A prestigious grant from the European Research Council (ERC) has arrived to Serbia, the third in the history of local science. A young researcher from the Institute of Physics in Belgrade, Dr Jaksa Vucicevic, has won an ERC grant of EUR 1.5 million for research that could bring about tectonic shifts to the testing of the so-called high-temperature superconductors and other open issues of modern physics.
Born in 1984, Dr Jaksa Vucicevic studied physics at the University of Belgrade, where he also earned his PhD. He continued his research in France, but five years ago, he went back to Serbia, where he researches complex systems at the Institute of Physics. He has received several acknowledgments for the results he has achieved, he has also won the PROMIS grant of the Science Fund, and he publishes works with very highly recognized results in leading science magazines.
As the ERC announced in November 2022, with 11 independent reviews, Dr Vucicevic won, at the first attempt, the ERC Starting Grant for the project which carries the acronym SCLoTHiFi and which is titled “Numerically exact theory of transport in strongly correlated systems at low temperature and under magnetic fields”.
– The ERC grant represents an expression of trust that the line of work that we started recently could lead to significant scientific results – says Dr Jaksa Vucicevic, explaining that his works are attempting to cast light on the structural characteristics of the materials that determine the so-called critical temperature for superconductivity. Such calculations of the response of the materials are very difficult, they can’t be solved through the analytical method, and until recently, they were considered practically impossible to solve numerically too (with the help of a computer simulation). However, Dr Vucicevic has developed a new method that combines the analytical and numerical approaches and which can help answer the questions that have been bothering physicists around the world for a long time.

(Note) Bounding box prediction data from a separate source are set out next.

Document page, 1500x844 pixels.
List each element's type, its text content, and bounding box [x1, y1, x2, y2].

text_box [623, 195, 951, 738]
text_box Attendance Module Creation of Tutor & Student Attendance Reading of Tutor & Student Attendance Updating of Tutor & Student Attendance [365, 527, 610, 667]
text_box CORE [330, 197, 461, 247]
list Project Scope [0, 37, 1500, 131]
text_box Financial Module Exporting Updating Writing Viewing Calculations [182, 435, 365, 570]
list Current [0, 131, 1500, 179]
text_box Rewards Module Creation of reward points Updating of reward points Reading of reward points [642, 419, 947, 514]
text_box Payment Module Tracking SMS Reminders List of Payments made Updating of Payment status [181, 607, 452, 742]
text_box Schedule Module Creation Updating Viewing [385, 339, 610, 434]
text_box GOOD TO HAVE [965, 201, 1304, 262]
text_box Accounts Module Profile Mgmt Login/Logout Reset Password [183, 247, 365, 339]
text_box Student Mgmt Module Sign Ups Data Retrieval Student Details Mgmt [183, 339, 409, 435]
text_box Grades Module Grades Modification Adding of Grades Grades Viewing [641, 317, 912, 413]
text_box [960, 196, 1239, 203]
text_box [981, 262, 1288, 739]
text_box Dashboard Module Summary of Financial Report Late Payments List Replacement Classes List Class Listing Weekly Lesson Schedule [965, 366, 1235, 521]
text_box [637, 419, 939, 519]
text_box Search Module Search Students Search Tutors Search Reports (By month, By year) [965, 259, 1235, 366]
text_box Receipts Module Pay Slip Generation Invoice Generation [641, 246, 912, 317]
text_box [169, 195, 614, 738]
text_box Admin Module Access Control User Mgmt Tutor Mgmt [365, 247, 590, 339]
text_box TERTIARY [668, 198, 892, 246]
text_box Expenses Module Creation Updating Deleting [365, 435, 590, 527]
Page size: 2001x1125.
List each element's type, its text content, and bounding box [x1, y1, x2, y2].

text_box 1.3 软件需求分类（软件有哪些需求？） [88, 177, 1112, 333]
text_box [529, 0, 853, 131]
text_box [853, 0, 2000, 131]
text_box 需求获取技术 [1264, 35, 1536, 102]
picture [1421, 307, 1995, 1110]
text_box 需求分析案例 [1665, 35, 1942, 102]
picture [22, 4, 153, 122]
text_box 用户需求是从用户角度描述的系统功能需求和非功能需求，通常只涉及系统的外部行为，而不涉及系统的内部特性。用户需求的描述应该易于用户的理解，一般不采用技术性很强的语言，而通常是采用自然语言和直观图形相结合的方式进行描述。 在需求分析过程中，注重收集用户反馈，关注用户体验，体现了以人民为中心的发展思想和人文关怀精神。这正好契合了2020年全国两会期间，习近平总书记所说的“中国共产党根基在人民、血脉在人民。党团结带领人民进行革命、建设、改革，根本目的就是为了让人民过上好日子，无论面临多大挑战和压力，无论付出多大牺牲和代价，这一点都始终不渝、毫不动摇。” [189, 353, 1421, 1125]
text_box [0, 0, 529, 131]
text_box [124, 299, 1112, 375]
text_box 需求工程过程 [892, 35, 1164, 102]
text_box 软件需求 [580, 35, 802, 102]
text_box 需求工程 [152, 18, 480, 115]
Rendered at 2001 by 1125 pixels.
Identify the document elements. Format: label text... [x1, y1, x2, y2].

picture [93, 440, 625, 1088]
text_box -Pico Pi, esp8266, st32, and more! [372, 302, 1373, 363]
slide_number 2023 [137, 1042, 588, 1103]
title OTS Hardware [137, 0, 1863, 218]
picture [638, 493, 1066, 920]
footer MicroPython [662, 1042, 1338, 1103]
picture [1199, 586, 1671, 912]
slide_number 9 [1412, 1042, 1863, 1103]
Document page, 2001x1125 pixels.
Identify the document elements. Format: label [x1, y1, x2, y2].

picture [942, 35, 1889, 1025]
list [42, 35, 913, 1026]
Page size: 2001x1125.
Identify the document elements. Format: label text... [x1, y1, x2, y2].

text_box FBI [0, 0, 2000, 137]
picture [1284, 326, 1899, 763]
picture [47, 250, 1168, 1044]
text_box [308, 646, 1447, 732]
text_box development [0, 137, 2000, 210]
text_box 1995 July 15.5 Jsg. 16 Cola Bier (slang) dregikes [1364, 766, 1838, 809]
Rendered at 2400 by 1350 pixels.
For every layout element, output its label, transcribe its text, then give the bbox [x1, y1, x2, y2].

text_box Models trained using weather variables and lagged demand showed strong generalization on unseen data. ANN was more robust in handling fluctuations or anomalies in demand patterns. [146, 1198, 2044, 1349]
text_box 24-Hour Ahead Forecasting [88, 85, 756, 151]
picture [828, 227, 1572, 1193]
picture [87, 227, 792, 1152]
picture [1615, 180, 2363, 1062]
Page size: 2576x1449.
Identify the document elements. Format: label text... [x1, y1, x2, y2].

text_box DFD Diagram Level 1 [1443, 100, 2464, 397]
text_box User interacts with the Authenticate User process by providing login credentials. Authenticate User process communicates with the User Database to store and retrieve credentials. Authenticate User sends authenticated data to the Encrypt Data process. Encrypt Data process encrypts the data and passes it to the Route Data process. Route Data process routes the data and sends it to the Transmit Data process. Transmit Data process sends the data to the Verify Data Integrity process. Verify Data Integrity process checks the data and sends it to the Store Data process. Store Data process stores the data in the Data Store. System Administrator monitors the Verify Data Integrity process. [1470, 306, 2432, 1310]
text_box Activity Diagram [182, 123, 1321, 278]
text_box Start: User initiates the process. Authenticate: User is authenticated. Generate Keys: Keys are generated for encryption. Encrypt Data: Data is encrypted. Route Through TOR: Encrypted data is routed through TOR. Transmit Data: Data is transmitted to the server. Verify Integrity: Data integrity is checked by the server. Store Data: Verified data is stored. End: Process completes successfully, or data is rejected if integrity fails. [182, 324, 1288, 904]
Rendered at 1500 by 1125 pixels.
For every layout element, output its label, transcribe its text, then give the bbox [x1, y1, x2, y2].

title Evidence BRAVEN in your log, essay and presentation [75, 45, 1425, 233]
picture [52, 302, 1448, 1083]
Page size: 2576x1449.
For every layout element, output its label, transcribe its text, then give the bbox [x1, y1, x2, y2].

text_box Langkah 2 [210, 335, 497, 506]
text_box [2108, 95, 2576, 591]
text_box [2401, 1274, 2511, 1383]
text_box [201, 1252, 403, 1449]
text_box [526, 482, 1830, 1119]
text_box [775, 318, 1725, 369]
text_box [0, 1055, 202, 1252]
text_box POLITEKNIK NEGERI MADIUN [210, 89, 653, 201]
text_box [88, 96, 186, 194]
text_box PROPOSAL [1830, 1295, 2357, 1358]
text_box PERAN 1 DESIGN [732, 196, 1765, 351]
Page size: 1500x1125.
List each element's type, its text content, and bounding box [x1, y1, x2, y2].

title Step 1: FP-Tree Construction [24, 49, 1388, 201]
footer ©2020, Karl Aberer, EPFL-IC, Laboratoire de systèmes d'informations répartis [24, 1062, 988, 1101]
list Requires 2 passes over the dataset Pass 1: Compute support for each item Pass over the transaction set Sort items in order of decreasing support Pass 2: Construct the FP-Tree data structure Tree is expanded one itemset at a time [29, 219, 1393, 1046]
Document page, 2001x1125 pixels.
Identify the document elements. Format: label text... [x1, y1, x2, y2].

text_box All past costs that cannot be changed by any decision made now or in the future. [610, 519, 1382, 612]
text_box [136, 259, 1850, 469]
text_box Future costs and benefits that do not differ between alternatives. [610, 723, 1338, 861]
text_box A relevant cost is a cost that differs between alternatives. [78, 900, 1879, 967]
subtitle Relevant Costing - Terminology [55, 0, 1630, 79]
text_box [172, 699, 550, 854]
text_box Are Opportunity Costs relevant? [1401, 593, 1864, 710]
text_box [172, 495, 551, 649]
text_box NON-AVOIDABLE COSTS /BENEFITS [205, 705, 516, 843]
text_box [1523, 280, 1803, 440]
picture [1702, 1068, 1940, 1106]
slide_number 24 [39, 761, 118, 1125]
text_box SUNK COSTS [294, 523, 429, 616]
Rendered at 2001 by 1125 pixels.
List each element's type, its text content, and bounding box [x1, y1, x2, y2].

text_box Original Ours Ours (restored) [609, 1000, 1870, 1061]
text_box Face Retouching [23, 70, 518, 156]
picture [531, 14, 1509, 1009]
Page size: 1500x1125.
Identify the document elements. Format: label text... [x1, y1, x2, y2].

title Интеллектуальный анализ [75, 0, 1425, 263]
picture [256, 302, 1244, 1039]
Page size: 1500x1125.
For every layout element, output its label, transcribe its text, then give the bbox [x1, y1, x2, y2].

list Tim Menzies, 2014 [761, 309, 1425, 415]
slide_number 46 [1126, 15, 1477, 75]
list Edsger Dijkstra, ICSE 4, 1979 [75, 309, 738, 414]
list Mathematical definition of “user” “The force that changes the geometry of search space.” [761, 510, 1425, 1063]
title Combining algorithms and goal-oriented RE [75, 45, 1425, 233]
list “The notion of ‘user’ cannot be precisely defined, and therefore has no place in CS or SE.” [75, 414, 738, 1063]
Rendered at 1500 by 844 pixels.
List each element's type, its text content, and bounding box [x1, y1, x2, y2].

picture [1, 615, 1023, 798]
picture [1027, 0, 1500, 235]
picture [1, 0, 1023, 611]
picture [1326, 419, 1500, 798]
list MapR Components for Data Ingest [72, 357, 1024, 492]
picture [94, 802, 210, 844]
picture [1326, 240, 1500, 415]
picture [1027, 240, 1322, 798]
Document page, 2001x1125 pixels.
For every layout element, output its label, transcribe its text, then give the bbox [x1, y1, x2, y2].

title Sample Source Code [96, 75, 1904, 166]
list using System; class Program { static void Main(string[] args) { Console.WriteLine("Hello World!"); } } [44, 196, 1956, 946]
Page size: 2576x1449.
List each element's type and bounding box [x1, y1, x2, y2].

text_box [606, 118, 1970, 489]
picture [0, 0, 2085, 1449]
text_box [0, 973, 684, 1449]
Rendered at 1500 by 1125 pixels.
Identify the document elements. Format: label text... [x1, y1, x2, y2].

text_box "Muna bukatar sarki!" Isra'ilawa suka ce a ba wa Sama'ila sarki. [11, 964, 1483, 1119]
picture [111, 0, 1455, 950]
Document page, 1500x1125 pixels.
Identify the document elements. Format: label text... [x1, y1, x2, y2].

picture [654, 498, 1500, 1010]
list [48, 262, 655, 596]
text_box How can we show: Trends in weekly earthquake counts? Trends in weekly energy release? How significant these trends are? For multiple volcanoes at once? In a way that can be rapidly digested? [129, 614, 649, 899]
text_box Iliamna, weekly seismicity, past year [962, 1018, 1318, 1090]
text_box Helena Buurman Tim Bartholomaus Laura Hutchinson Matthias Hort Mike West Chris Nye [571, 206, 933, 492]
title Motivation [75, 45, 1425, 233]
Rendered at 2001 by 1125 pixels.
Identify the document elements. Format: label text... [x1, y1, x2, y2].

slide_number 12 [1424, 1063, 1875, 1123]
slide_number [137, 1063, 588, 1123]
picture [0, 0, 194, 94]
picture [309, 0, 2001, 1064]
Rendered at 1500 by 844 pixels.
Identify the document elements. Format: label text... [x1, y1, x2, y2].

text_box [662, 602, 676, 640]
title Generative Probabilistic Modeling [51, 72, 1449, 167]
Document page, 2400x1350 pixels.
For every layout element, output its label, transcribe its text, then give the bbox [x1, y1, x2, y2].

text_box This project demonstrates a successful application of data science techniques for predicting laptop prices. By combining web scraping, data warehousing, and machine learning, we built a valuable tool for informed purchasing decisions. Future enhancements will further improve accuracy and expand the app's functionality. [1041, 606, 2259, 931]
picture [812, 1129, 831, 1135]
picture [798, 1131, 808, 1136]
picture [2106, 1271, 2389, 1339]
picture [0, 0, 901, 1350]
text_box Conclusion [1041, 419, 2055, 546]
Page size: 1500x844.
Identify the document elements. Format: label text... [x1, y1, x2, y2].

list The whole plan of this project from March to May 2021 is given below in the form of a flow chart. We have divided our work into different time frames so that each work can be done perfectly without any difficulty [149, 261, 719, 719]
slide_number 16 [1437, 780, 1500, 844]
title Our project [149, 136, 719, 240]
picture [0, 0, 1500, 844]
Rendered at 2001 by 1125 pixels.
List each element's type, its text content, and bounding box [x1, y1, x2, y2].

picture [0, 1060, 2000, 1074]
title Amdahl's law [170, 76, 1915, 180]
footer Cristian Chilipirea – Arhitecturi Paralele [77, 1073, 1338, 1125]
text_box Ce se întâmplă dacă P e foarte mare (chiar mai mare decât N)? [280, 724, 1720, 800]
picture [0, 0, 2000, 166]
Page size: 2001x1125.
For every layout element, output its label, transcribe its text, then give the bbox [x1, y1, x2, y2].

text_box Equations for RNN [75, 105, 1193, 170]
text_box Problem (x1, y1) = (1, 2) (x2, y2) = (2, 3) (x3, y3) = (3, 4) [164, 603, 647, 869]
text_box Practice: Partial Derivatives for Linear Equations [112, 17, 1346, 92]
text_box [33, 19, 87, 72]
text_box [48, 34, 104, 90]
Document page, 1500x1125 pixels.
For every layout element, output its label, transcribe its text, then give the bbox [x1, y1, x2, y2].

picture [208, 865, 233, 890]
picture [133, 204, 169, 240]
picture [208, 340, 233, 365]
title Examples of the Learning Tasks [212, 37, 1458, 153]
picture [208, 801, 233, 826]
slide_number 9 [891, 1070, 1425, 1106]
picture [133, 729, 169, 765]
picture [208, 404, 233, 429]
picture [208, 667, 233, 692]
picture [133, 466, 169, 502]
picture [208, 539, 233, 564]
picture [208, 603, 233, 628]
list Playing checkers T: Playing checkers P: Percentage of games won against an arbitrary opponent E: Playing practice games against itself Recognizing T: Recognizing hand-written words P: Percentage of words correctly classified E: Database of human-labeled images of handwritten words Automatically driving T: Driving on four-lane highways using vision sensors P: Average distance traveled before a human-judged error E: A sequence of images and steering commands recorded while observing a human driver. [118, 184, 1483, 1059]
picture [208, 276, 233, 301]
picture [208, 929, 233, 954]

Superconductivity is a characteristic of certain materials to conduct electrical energy without resistance, which is to say, without energy losses. For a long time, an entire century, superconductivity has been known in physics and it has numerous technical applications, but this phenomenon only occurs in materials at extremely low temperatures (from –273 to –140 degrees Celsius).
ERC projects are the core of excellence in the European system of financing science – they are awarded to researchers, and not to teams or institutions, who manage to prove that they have an idea, a method, or results which can truly change the course of modern science. ERC is the most elite and expensive research program in Europe, and the grants have been awarded to leading world researchers in various fields, including numerous Nobel Prize laureates.
The research done by Dr Jaksa Vucicevic relies on the supercomputer resources at the Center for the Study of Complex Systems at the Institute of Physics, without which it would be impossible to execute complex numerical calculations. Founded in 1961, the Institute of Physics in Belgrade is an institute of national importance for the Republic of Serbia. With over 200 researchers and hundreds of projects, as the leading scientific research institution for physics and related fields, the Institute researches fundamental natural mechanisms which are of utmost importance for the scientific, educational, cultural and overall social-economic development of the Republic of Serbia.